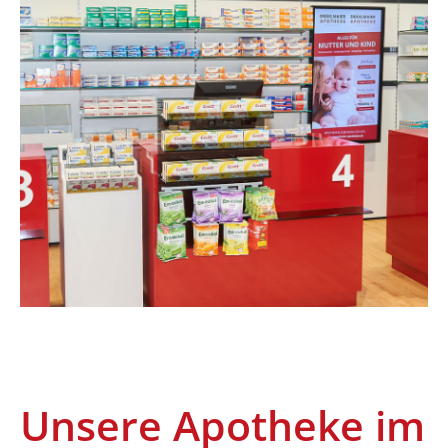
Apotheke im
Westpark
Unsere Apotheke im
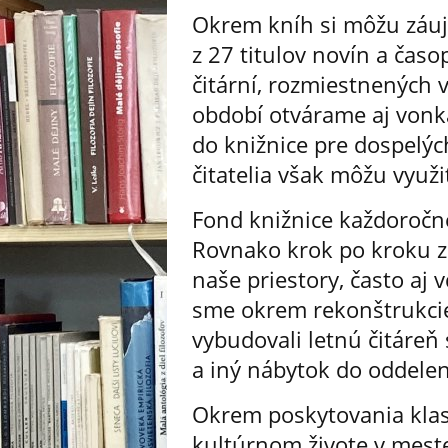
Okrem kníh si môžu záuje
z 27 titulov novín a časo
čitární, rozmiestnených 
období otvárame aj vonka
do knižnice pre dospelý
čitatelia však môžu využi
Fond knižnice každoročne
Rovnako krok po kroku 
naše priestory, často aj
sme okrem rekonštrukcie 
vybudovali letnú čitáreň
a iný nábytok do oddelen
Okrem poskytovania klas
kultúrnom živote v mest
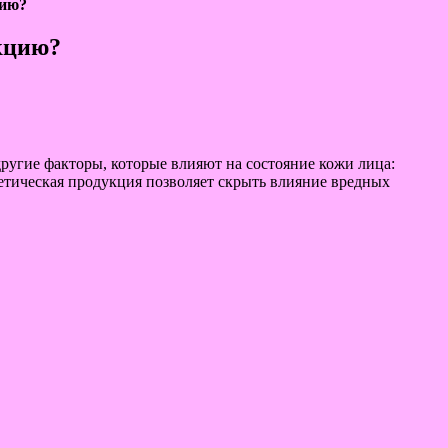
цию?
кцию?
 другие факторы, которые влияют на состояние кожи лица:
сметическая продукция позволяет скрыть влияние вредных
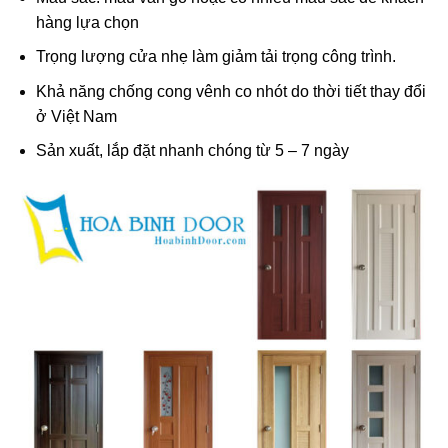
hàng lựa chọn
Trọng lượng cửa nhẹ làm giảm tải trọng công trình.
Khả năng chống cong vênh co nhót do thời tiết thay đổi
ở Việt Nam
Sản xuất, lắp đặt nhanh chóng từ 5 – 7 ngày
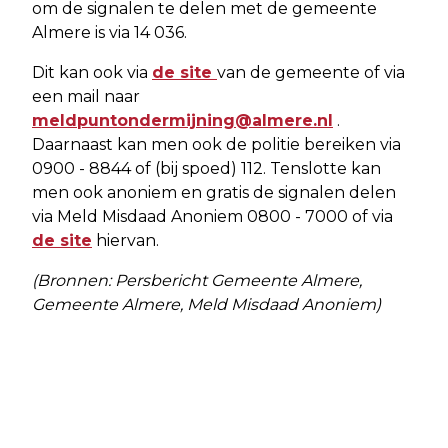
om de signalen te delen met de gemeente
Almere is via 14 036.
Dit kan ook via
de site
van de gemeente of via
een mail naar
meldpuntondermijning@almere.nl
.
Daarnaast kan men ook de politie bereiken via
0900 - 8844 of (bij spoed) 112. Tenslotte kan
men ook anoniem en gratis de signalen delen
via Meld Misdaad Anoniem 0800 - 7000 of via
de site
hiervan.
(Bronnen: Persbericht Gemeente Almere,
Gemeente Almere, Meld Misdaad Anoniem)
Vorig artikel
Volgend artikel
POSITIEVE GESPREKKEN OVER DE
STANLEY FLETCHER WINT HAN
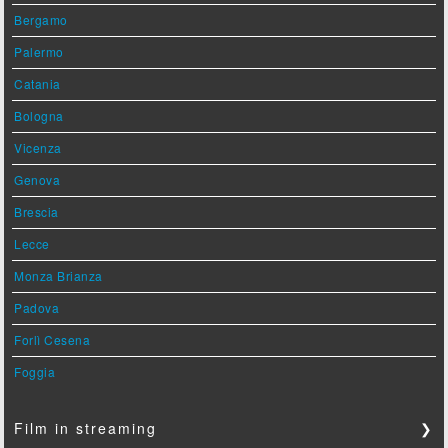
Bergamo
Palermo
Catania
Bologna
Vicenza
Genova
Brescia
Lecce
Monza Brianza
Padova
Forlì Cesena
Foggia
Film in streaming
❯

Task instructions: Repeat all the text in the material above, line for line and unchanged, leaving out the pictures.

The answer:
Apotheke im
Westpark
Unsere Apotheke im
Okrem kníh si môžu záuje
z 27 titulov novín a časo
čitární, rozmiestnených 
období otvárame aj vonka
do knižnice pre dospelý
čitatelia však môžu využi
Fond knižnice každoročne
Rovnako krok po kroku 
naše priestory, často aj
sme okrem rekonštrukcie 
vybudovali letnú čitáreň
a iný nábytok do oddelen
Okrem poskytovania klas
kultúrnom živote v mest
цию?
кцию?
 другие факторы, которые влияют на состояние кожи лица:
сметическая продукция позволяет скрыть влияние вредных
hàng lựa chọn
Trọng lượng cửa nhẹ làm giảm tải trọng công trình.
Khả năng chống cong vênh co nhót do thời tiết thay đổi
ở Việt Nam
Sản xuất, lắp đặt nhanh chóng từ 5 – 7 ngày
om de signalen te delen met de gemeente
Almere is via 14 036.
Dit kan ook via
de site
van de gemeente of via
een mail naar
meldpuntondermijning@almere.nl
.
Daarnaast kan men ook de politie bereiken via
0900 - 8844 of (bij spoed) 112. Tenslotte kan
men ook anoniem en gratis de signalen delen
via Meld Misdaad Anoniem 0800 - 7000 of via
de site
hiervan.
(Bronnen: Persbericht Gemeente Almere,
Gemeente Almere, Meld Misdaad Anoniem)
Vorig artikel
Volgend artikel
POSITIEVE GESPREKKEN OVER DE
STANLEY FLETCHER WINT HAN
Bergamo
Palermo
Catania
Bologna
Vicenza
Genova
Brescia
Lecce
Monza Brianza
Padova
Forlì Cesena
Foggia
Film in streaming
❯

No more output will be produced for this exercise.